Мы пересекли внутренний двор. Окошки в стенах малюсенькие, забранные решётками. Служитель отвернул металлическую дверь: «Пожалуйста, в четырнадцатую камеру». Ещё одни скрипучие створки. Поворотное колесо. «Первый ярус, направо». Я спросил: «И как, посетителей много?» – «Бешеная популярность. Без ложной скромности: бешеная. Все камеры переполнены».

Внутренности кафе «Кафка» издевались над штампами общепита. Кажется, одно время такие назывались «антикафе». «Обращаем внимание господ посетителей, что им надлежит приходить со своей мебелью», – растянутый между ярусами плакат. И другой: «При заказе свыше двухсот окмарок – набор Suicide Box™ в подарок!»

– Вы не беспокойтесь – оне там уже захватили с собою три стула: для себя и для вас, – объяснил мне служитель, заглядывая по пути в смотровые окошки некоторых камер. – И царские чаевые дают.

Исключительно гнусный намёк.

Давящая полутьма. Красноватые фонари в намордниках защитных решёток. Кафельная плитка стен, серая, как в общественном туалете. Обшитые листовым железом дверцы камер, крашенные бордовой краской, – за которыми я непонятным образом угадывал чьё-то присутствие.

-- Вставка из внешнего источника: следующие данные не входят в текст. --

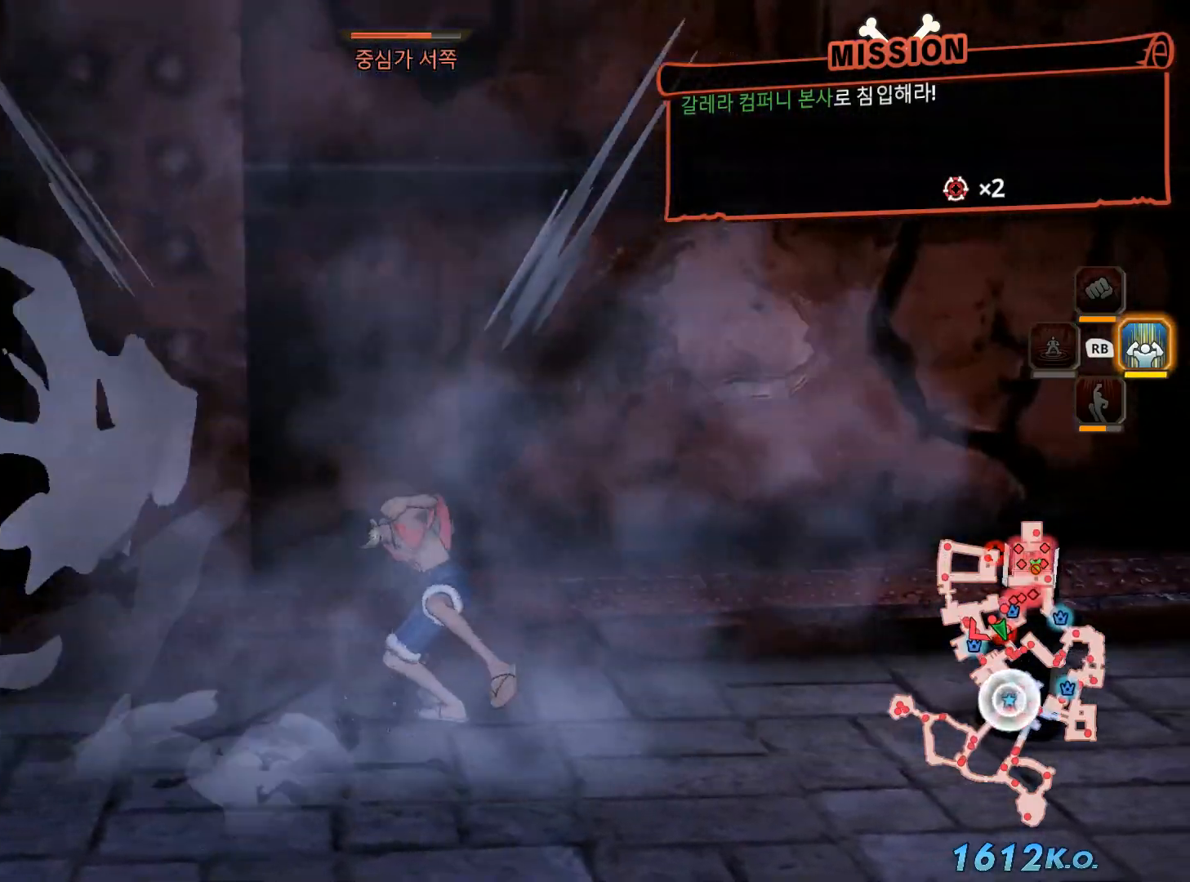
{"dt_ms": 500, "buttons": ["Y"], "left_stick": "up", "right_stick": "center", "events": [[17, "Y", "down"], [50, "left_stick", "up"], [133, "Y", "up"], [217, "Y", "down"], [317, "Y", "up"], [400, "Y", "down"]]}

Рядом позвякивало, поскрипывало, чувствовалось движение в пятнах мрака. Чёрный тоннель с багровыми островками света у аварийных ламп; коридор казался бесконечным.

Конвоир остановился у телефона внутренней связи: «В одиннадцатой переменить блюда».

Я обогнал его; из тоннеля тянуло ветром, будто что-то огромное бесшумно катилось к нам. Мы были здесь не одни. Я почувствовал, как деревенеют ноги; хотел оглянуться на конвоира, но тогда бы пришлось встать спиной к темноте, из которой вышел… я сам.

Я видел себя так же явственно, как сейчас вижу любого из вас, несмотря на сумрак. Трофим Белоризцев был несколько старше, лет двадцати шести, в безупречно подогнанной чёрной военной форме без знаков отличия. Широкие плечи, пропорциональная фигура. Он самый, тщедушный подросток Фима, который воплотил свои болезненные мечты: вознёсся на вершину власти, стал человеком без физических слабостей, железным человеком, командующим; задавил, задушил, заглушил душевные страсти, все чувства. И странно не то, что перед тобою двойник, – каждый день мы подходим к зеркалу, – странно взирать на себя в будущем. Я улыбнулся мне-смельчаку, я поманил меня, я предлагал сделать выбор; и когда не осталось колебаний, когда уже всё было решено, – конвоир надсадно командует:

– Лоб не расшибите о зеркало! Оно сталь отполированная, по всю стену там, – с непривычки у арестантов бывало…

XXIII

СЛУЖИТЕЛЬ, конвоир, кафкианец, достав длинный ключ с характерными сувальдными бороздками, отомкнул четырнадцатую камеру.